Foi graças ao seu excepcional Ensaio sobre a cegueira, que nos faz enxergar aquilo em que nos tornamos, como espécie, que José Saramago ganhou o primeiro Prêmio Nobel concedido a um escritor de língua portuguesa. Foi em 1998, e de lá para cá não houve sinais de que isso pode se repetir.
O grande mérito, em minha opinião, da premiação da Academia Sueca é divulgar grandes autores de países tidos como periféricos na produção literária para todo o mundo, resultado da divulgação dos ganhadores do Nobel.
Incomoda-me um pouco que Guimarães Rosa, Graciliano Ramos e Machado de Assis – há outros, ao gosto do freguês – sejam conhecidos apenas no meio acadêmico e intelectual dos países que mais leem no planeta. Não estamos, infelizmente, entre estes (não trato aqui do zap e redes sociais). Acho que perdem aqueles que ignoram nossos criativos das letras.
Do Bruxo do Cosme Velho, creiam, guardo uma frase que expressa com absoluta clareza a sua profunda visão de mundo e dos homens, ainda que ele não fosse um misantropo (e bem que poderia sê-lo). Está no desfecho do genial Memórias póstumas de Brás Cubas:
- Não tive filhos, não transmiti a nenhuma criatura o legado da nossa miséria.
Valeu para o personagem, valeu para o autor. Ainda assim, o legado do imortal Machado de Assis se perpetuou pela sua capacidade de ler a alma humana, o que talvez explique muito da sua falta de entusiasmo com as causas do seu tempo, o que hoje lhe é tão cobrado.
Incapaz de se dar por satisfeita, a nossa espécie busca e acredita que alcançará a imortalidade biológica – e não apenas através dos descendentes. Em Homo Deus, uma breve história do amanhã, o escritor israelense Yuval Noah Harari sugere a possibilidade de que a expectativa de vida média do Homem pode alcançar os 150 anos ainda no presente século. Lembrando que em 1900 era de 40 anos, uma idade que os avanços científicos tornaram uma “nova juventude”. Até esta já me abandonou, e há muito, embora não tenha tanto a lamentar, por enquanto.
O fato mais evidente é que a população mundial está envelhecendo, e nos países tidos como desenvolvidos, a opção por criar animais domésticos (viramos “tutores”!) é crescente, e o número de crianças nas ruas vem caindo.
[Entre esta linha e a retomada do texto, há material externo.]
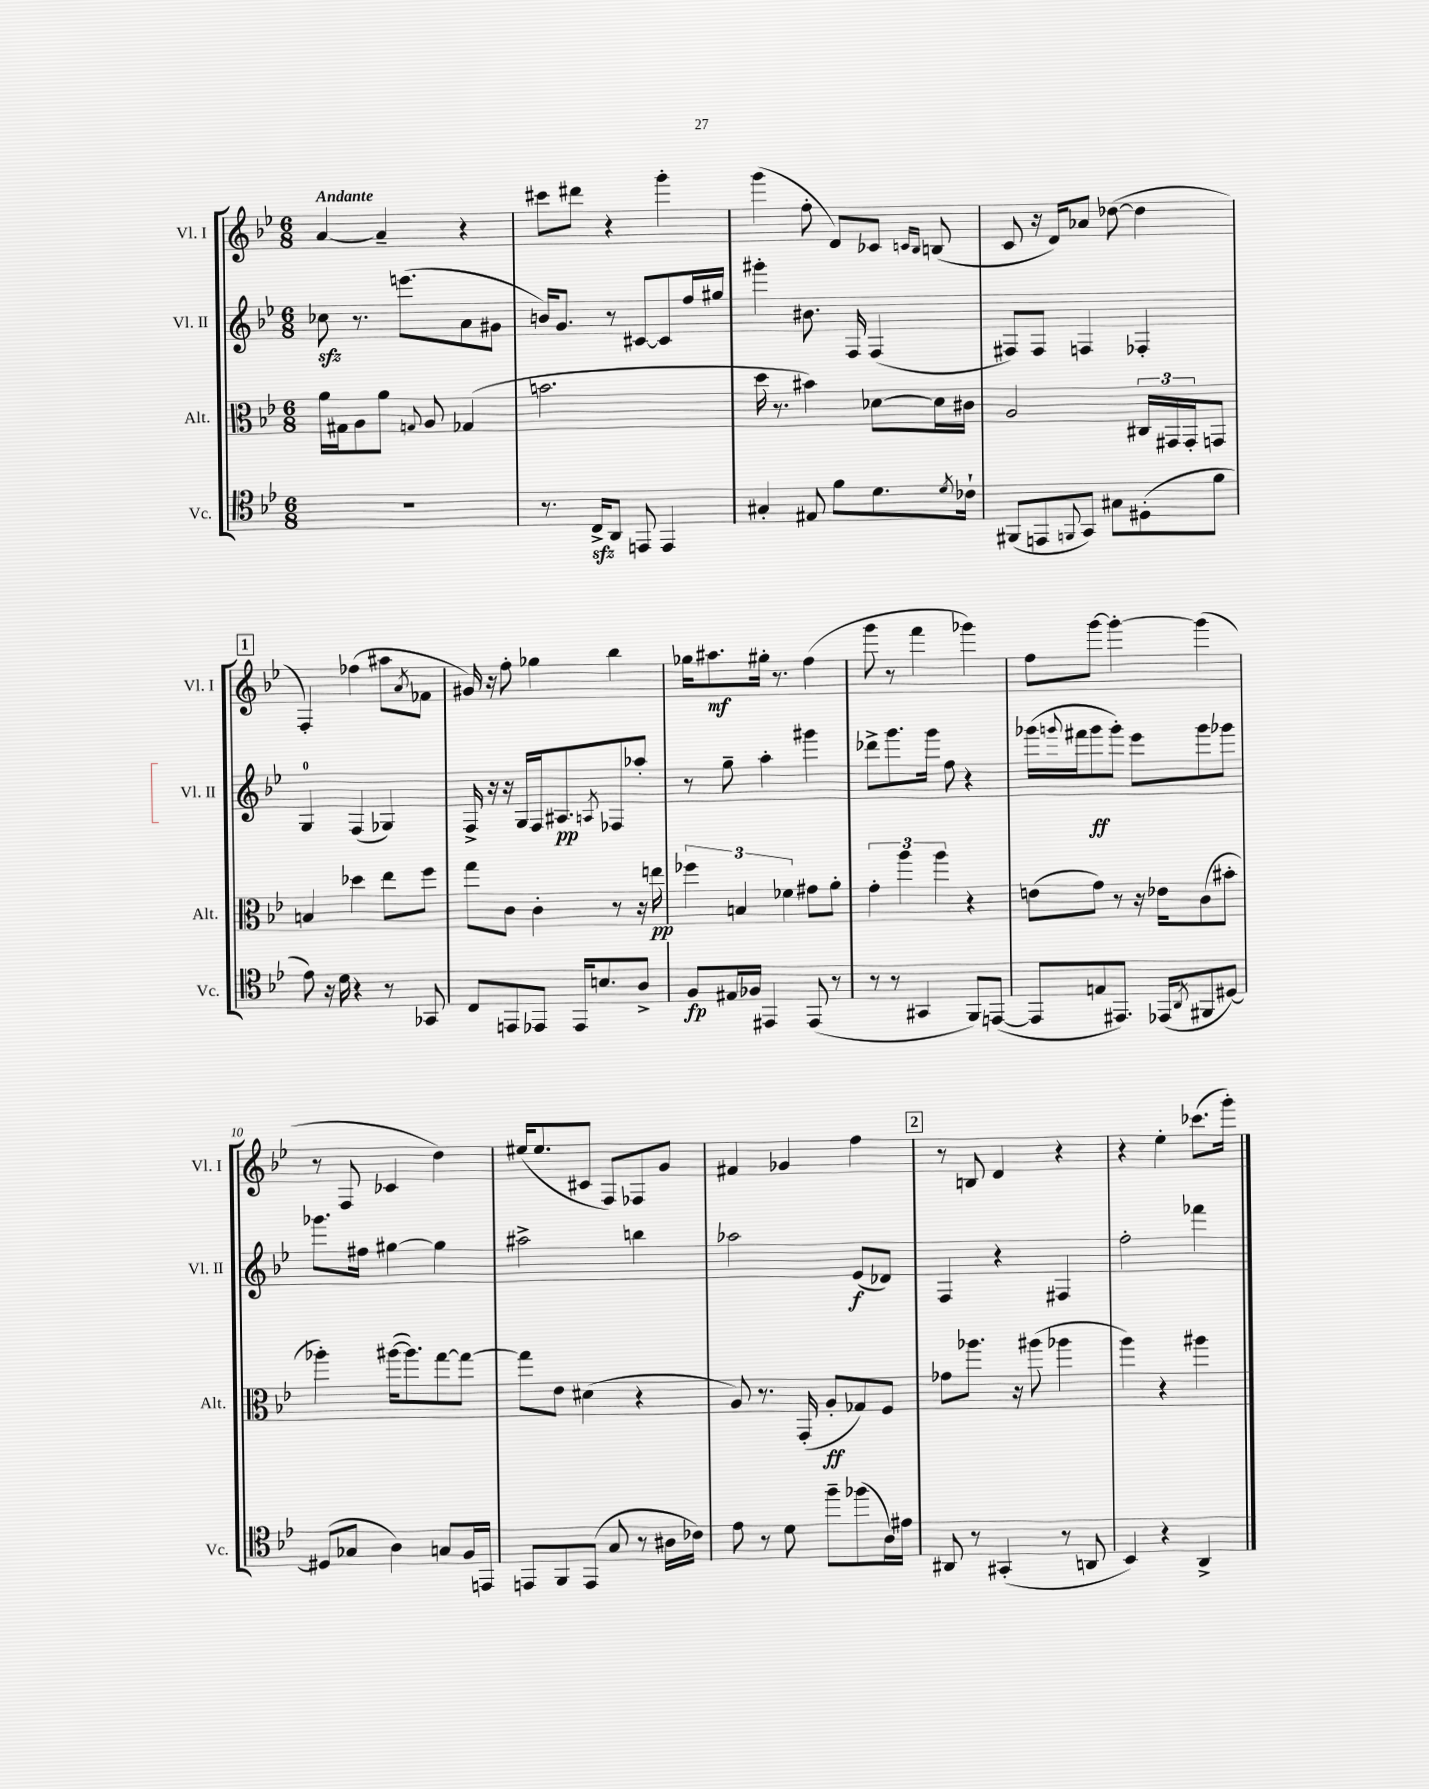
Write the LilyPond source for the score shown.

Convenhamos, as cidades tendem a se tornar mais tristes, pelo visto, e o barulho mais acentuado vai deixando de ser, gradativamente, a deliciosa algaravia dos futuros donos do planeta.
Até no Brasil, um país do futuro, título original da obra de Stefan Zweig, um judeu austríaco que fugiu do nazismo e mudou-se para o lado de baixo do Equador, em 1940. Foi morar em Petrópolis, mas os rumos da guerra levaram-no a cometer suicídio, juntamente com sua esposa Lotte, em fevereiro de 1943.
(Gosto muito de Joseph Fouché - Retrato de um Homem Político, do que eu conheço da sua vasta obra.)
Pois bem: em 2021, enquanto o crescimento demográfico do mundo atingiu 0,9%, no Brasil chegou a 0,5% - quase a metade. Já foi por aqui, de 2,96%, no início da década de 1960. Desde então, o número de filhos e filhas por mulher, no país – taxa de fecundidade – vem decrescendo ano a ano. Era, naquela quadra da nossa história, de 6,3 per capta, chegando a pouco mais de 2,0 na virada da década de 2020. Claro que isso tem relação direta com o conhecimento e a utilização dos métodos anticoncepcionais, sendo a camisinha a campeã de popularidade. Mas não é só isso: criar filhos ficou cada vez mais caro e perigoso.
Por mais que eu entenda os que querem chegar aos 150 anos, e não é o meu caso, não creio que a grande notícia para a espécie humana esteja reservada aos longevos e pretensos intermináveis sobreviventes.
Ela está viva e pulsante, imagino e desejo, no grito de prazer de Riobaldo, o jagunço-filósofo de Rosa:
“Um menino nasceu. O mundo tornou a começar”.